Cuando era niña, mis papás siempre me decían que no podía estar en frente de un espejo porque empezaba a hacer morisquetas. Qué se yo por qué lo hacía. Simplemente porque sí, como casi todo lo que uno hace cuando es chiquito. Eso de decir que era porque era «interesante o divertido» son etiquetas que uno aprende más grande… y que arruinan un poco la espontaneidad, pero continuemos.
He estado en casa sin salir mucho pues mi hijo de tres años está un poco enfermito. Ayer, mientras yo leía Calvin and Hobbes, él empezó a imitar algunas de sus caras y me pareció lo máximo. Como ven, no soy nada objetiva con mi hijo. Todo lo que hace me parece lo máximo. A menos que esté en un ataque lloradera o de pataleta, o portándose mal.
Ayer me descubrió infraganti mientras llamaba por teléfono para pedir una cita con el doctor.

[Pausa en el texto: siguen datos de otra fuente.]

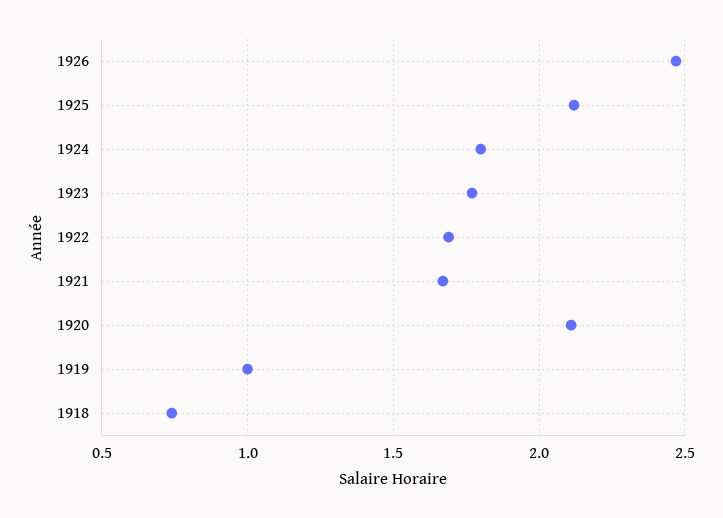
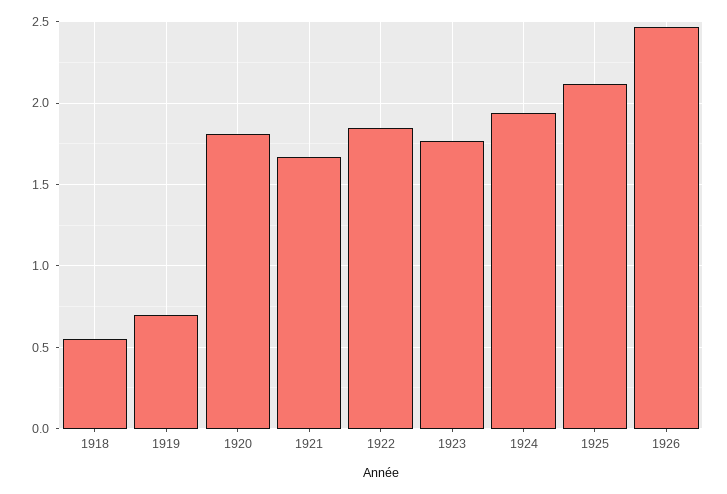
  {
    "1926": 2.45,
    "1925": 2.1,
-   "1924": 1.8,
+   "1924": 1.95,
    "1923": 1.75,
-   "1922": 1.7,
+   "1922": 1.85,
    "1921": 1.65,
-   "1920": 2.1,
+   "1920": 1.8,
-   "1919": 1,
+   "1919": 0.7,
-   "1918": 0.75
+   "1918": 0.55
  }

Tenía en mis manos el folleto del seguro médico, en el cual hay una hermosísima foto de un niño sonriente en una cama, que está viendo cómo el doctor le pone una inyección que mide como medio metro. Cuando la vió, empezó a gritar, aterrorizado » ¡Totora noooo, totora noooo! ¡La totora me a mieeedo!» Y yo pensando, pero a quien se le ocurre poner semejante foto taaaaan real en la portada de un brochure. Rápidamente taché la inyección con el bolígrafo que tenía en la mano y traté estúpidamente de convencerlo de que había desaparecido.
No conseguí cita para ese día, así que le dije que «la doctora estaba cerrada». Maravilla, se le olvidó el asunto, o así creía yo.
En la noche, mientras rezábamos, le pido que diga algo por lo que quiera dar gracias y dice: «porque la totora está cerrada».